The action comes as Facebook and other technology companies face persistent criticism, particularly from Democrats, about whether they are doing enough to police the spread of disinformation and tweets and posts from Trump perceived as inflammatory.

Those questions arose during Thursday's hearing when a Twitter representative was asked why the company flagged but did not remove tweets from the president, including one that raised the prospect of shooting looters during the recent unrest in American cities. Facebook, too, was asked why it did not remove a doctored video of House Speaker Nancy Pelosi last year that appeared to show her slurring her words.

"If we simply take a piece of content like this down, it doesn't go away," Gleicher said. "It will exist elsewhere on the internet. People who are looking for it will still find it."

Disinformation in spotlight ahead of election

With Thursday's hearing focused on the spread of disinformation tied to the 2020 election, the companies said they had not yet seen the same sort of concerted foreign influence campaigns like the one four years ago, when a Russian troll farm sowed discord online by playing up divisive social issues.

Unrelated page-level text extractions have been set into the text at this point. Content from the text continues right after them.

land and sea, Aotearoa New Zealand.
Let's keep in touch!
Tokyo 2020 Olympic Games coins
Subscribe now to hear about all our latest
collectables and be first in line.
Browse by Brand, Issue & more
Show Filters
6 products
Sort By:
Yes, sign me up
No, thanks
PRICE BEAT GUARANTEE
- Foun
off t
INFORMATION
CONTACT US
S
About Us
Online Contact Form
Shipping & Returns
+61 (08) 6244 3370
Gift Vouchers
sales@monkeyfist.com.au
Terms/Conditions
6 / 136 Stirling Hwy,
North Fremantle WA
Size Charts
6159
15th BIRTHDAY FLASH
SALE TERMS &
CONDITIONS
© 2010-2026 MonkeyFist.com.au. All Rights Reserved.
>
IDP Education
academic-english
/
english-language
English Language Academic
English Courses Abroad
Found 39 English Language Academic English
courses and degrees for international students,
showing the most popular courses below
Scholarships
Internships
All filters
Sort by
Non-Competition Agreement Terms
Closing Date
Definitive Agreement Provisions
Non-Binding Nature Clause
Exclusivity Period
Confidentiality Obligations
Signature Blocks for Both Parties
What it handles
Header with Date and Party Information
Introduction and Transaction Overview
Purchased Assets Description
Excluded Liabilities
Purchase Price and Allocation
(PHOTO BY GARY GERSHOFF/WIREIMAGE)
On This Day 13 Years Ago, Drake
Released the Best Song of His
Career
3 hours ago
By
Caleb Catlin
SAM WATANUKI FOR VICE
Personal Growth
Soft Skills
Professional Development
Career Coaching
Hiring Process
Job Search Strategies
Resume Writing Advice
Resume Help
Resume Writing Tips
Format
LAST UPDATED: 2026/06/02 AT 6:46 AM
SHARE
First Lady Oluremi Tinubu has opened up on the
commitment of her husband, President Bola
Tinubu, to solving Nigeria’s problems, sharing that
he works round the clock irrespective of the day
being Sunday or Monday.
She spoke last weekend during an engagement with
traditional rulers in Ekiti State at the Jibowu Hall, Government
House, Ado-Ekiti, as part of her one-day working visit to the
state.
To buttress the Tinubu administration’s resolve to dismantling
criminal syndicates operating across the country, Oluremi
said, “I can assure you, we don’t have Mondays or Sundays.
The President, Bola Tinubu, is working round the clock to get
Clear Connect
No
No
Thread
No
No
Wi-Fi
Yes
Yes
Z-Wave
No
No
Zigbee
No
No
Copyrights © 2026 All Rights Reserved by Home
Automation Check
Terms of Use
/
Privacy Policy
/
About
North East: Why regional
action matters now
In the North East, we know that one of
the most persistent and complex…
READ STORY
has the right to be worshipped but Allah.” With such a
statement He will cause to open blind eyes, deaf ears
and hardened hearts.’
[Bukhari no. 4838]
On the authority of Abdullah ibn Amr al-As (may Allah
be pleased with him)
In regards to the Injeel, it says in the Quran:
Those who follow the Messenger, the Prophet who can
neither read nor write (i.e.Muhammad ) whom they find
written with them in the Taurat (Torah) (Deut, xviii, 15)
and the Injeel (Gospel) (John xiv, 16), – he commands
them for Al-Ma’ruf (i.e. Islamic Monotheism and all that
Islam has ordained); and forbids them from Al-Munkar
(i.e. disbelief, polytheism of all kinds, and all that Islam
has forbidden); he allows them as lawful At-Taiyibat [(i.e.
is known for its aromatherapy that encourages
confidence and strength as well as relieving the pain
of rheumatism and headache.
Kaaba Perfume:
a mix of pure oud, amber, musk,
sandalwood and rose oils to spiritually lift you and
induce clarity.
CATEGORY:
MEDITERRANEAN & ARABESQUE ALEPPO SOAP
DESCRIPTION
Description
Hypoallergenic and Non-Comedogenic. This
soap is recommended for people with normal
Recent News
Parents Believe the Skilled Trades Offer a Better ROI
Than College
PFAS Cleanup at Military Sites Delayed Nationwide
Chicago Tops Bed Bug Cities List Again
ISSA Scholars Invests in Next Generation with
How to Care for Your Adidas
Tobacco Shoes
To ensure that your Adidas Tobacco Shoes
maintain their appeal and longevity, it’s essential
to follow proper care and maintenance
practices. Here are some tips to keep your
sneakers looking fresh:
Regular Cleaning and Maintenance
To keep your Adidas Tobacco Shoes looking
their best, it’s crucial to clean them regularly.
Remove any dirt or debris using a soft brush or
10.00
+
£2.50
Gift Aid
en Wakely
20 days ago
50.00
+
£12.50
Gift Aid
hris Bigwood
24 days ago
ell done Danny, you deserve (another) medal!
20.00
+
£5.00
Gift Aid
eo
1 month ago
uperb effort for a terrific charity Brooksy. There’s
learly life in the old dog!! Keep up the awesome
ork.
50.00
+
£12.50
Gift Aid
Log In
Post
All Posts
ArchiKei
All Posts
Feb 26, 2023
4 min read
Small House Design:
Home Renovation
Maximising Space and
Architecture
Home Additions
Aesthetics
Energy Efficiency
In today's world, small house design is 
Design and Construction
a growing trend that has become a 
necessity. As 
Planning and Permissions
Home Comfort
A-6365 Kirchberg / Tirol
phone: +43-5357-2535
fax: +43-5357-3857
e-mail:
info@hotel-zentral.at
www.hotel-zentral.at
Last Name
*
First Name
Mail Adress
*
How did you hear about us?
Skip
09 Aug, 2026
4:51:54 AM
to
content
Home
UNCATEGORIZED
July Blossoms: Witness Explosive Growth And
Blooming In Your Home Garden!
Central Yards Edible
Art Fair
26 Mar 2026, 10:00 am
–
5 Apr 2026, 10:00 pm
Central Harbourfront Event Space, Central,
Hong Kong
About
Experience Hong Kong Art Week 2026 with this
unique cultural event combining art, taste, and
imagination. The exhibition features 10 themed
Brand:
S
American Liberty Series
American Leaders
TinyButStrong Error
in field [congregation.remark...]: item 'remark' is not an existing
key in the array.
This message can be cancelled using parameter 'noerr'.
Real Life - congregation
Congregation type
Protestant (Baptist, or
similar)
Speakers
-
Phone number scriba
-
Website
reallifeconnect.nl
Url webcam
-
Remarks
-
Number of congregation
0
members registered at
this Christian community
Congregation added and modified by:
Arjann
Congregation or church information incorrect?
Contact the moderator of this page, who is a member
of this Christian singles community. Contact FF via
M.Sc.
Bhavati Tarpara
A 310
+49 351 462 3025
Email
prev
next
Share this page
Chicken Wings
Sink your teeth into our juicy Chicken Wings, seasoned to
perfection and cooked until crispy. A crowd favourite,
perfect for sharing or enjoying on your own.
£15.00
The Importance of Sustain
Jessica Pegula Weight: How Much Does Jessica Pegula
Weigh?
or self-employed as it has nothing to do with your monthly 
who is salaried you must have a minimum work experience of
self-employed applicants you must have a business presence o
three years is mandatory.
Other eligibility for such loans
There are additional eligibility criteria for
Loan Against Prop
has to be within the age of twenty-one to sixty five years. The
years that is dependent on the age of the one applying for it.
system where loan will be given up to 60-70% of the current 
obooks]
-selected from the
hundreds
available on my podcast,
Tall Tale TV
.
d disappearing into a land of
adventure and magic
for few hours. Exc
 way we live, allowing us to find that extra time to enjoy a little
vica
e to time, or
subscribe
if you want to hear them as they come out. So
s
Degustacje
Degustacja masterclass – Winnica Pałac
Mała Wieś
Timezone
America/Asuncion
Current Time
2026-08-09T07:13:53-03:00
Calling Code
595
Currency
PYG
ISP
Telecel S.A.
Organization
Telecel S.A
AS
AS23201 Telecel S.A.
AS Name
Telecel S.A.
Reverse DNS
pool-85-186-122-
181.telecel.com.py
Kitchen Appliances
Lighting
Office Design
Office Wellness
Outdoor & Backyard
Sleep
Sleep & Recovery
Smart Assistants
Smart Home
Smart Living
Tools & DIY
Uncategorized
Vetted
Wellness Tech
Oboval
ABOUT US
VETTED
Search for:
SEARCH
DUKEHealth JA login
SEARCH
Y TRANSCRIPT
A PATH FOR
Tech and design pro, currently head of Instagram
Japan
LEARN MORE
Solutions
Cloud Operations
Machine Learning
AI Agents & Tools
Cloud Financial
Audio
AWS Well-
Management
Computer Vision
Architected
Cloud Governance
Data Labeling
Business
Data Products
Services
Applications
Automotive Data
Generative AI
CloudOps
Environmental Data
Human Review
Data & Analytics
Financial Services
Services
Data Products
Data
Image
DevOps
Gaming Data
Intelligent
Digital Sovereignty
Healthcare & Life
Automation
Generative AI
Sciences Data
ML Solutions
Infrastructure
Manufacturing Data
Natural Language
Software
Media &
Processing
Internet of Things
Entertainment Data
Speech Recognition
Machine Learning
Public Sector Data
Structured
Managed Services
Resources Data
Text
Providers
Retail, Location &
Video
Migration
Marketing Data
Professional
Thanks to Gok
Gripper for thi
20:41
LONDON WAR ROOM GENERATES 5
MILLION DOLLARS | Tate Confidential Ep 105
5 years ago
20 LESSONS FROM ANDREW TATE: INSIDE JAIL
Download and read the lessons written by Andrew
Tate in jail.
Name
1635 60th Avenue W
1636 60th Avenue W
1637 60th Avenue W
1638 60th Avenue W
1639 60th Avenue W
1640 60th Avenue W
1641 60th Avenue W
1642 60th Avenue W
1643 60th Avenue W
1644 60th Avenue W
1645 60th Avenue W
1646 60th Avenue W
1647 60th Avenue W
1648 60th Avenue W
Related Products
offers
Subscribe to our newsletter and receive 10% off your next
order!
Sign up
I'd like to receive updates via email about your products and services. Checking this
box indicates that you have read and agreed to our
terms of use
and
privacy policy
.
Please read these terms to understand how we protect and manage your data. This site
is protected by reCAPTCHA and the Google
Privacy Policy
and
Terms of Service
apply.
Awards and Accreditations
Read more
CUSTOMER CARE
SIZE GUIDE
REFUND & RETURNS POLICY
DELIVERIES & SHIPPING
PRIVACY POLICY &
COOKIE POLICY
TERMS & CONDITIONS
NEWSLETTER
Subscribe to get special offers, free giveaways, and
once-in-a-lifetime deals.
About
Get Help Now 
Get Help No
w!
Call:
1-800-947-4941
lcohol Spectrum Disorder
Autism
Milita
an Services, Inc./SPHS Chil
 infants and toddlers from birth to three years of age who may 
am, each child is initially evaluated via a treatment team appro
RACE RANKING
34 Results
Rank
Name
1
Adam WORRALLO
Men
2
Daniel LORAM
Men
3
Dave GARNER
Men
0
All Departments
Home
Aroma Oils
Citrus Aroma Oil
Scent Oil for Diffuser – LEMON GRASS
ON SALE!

But that suggests the threat has evolved rather than diminished, said the executives, who pointed out that media companies controlled by the state were directly and openly engaging online on American social issues to affect public opinion. China, for instance, has likened allegations of police brutality in the U.S. to the criticism it faced for its aggressive treatment of protesters in Hong Kong last year.

Preventing disinformation ahead of the election is a significant challenge in a country facing potentially dramatic changes in how people vote, with expected widespread use of mail-in ballots creating openings to cast doubt on the results and even spread false information.

Facebook said Thursday that it is working to help Americans vote by mail, including by notifying users about how to request ballots and whether the date of their state's election has changed.

The Vote By Mail notification connects Facebook users to information about how to request a ballot. It is targeted to voters in states where no excuse is needed to vote by mail or where fears of the coronavirus are accepted as a universal excuse.

"Providing that accurate information is one of the best ways to mitigate those kinds of threats," Gleicher said.